§ Task to carry out
Retype every line of the listing below word for word, leaving out the picture lines.

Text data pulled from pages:
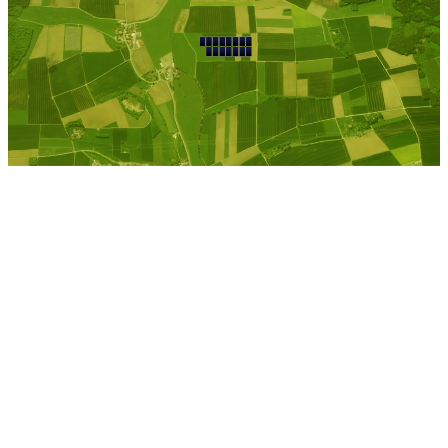
Kostenlose Berechnung
Berechnen Sie einen
individuellen
Pachtpreis
Jetzt Pacht berechnen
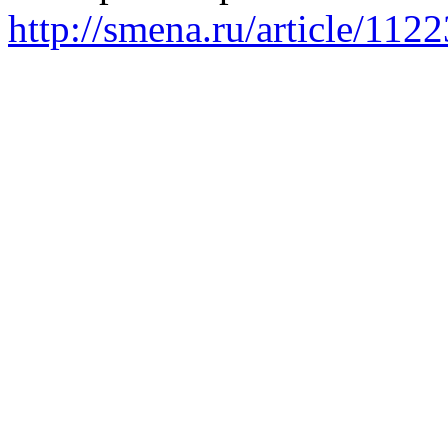
http://smena.ru/article/112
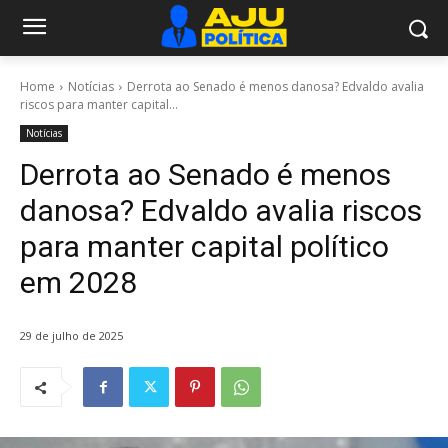
Home
Notícias
Derrota ao Senado é menos danosa? Edvaldo avalia
riscos para manter capital...
Notícias
Derrota ao Senado é menos
danosa? Edvaldo avalia riscos
para manter capital político
em 2028
29 de julho de 2025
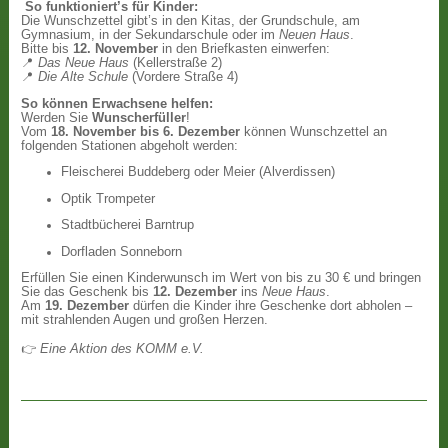
So funktioniert’s für Kinder:
Die Wunschzettel gibt’s in den Kitas, der Grundschule, am
Gymnasium, in der Sekundarschule oder im
Neuen Haus
.
Bitte bis
12. November
in den Briefkasten einwerfen:
📍
Das Neue Haus
(Kellerstraße 2)
📍
Die Alte Schule
(Vordere Straße 4)
So können Erwachsene helfen:
Werden Sie
Wunscherfüller
!
Vom
18. November bis 6. Dezember
können Wunschzettel an
folgenden Stationen abgeholt werden:
Fleischerei Buddeberg oder Meier (Alverdissen)
Optik Trompeter
Stadtbücherei Barntrup
Dorfladen Sonneborn
Erfüllen Sie einen Kinderwunsch im Wert von bis zu 30 € und bringen
Sie das Geschenk bis
12. Dezember
ins
Neue Haus
.
Am
19. Dezember
dürfen die Kinder ihre Geschenke dort abholen –
mit strahlenden Augen und großen Herzen.
👉
Eine Aktion des KOMM e.V.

§ Exercise result
Kostenlose Berechnung
Berechnen Sie einen
individuellen
Pachtpreis
Jetzt Pacht berechnen
http://smena.ru/article/112
Home
Notícias
Derrota ao Senado é menos danosa? Edvaldo avalia
riscos para manter capital...
Notícias
Derrota ao Senado é menos
danosa? Edvaldo avalia riscos
para manter capital político
em 2028
29 de julho de 2025
So funktioniert’s für Kinder:
Die Wunschzettel gibt’s in den Kitas, der Grundschule, am
Gymnasium, in der Sekundarschule oder im
Neuen Haus
.
Bitte bis
12. November
in den Briefkasten einwerfen:
📍
Das Neue Haus
(Kellerstraße 2)
📍
Die Alte Schule
(Vordere Straße 4)
So können Erwachsene helfen:
Werden Sie
Wunscherfüller
!
Vom
18. November bis 6. Dezember
können Wunschzettel an
folgenden Stationen abgeholt werden:
Fleischerei Buddeberg oder Meier (Alverdissen)
Optik Trompeter
Stadtbücherei Barntrup
Dorfladen Sonneborn
Erfüllen Sie einen Kinderwunsch im Wert von bis zu 30 € und bringen
Sie das Geschenk bis
12. Dezember
ins
Neue Haus
.
Am
19. Dezember
dürfen die Kinder ihre Geschenke dort abholen –
mit strahlenden Augen und großen Herzen.
👉
Eine Aktion des KOMM e.V.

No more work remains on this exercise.